London is Funny review of Happy Now?

Herring’s got a baby and he can’t help but talk about it – or more to the point, how it’s changed his life. Is he happier? Has he “lost his edge”?

Both those two points are debatable. His permanently heightened self-consciousness appears to prevent him from ever being truly happy, he says, spoiling everything (and I mean everything); and on the second point, I don’t think he’s ever had that kind of “edge” anyway, he’s never been the tortured soul type. But what having a child has evidently done for Herring is give him a new vehicle for his over-active, over-anxious mind. Herring has been mining this particular aspect of his personality for years – over-thinking, then over-sharing – and it’s hardly surprising that it’s been sent into overdrive by having a new-born baby to keep alive.

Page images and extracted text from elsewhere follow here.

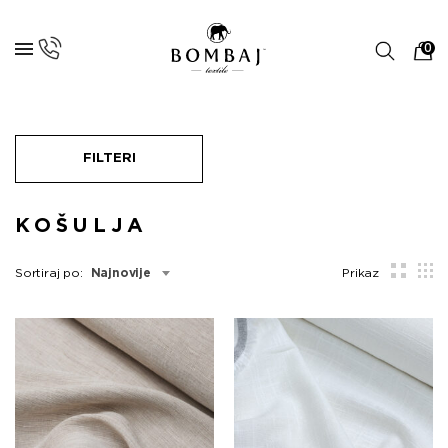
0
FILTERI
KOŠULJA
Sortiraj po:
Najnovije
Prikaz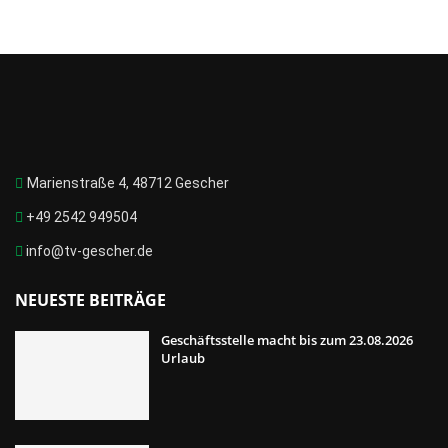
Marienstraße 4, 48712 Gescher
+49 2542 949504
info@tv-gescher.de
NEUESTE BEITRÄGE
Geschäftsstelle macht bis zum 23.08.2026
Urlaub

In which case, fatherhood is probably good for Herring’s comedy, not erosive. It plays into his hands. This new touring show, “Happy Now?”, backs this up. It presents Herring as a comic on good form, energised by his new muse. He revels in making deliciously dark jokes about being a bad parent, and reveals his concerns at coming to parenthood late in life – as his own father did. There are plenty of laugh-out-loud moments such as a few digs at his old comedy cohort Stewart Lee and a comment about Princess Anne that is tantamount to treason.

There’s a lot of comedic low-hanging fruit when it comes to parenthood – kids say the funniest things, everything sounding like a double entendre – and Herring deftly dodges that. He also slips in a few sincere moments about the sheer joy of being a father – just enough to ground the show, not enough to make it cloying. In those senses, this is a finely judged show. Having said that, his “nursery rhymes are really absurd” routine seems a bit easy, and his testing out on us of what makes baby Phoebe laugh is an original idea, but it doesn’t quite work.

Compared to previous shows it feels more like a series of routines than a fully formed whole, too scattergun to ever feel really coherent as, say, Headmaster’s Son or Hitler Moustache. It’s also a shame that the second half was given over to mainly newish material. It seems this is completely acceptable in comedy to have large sections of undercooked routines when people are paying full price, it seems the horse has bolted on this one so I won’t complain too much.

The second half did at least have a routine about a humble doormat that his in-laws have – and it’s a classic of the Herring “pedantically pick something apart” genre. Bottom line, this is yet another strong solo show by Herring. Chalk it up.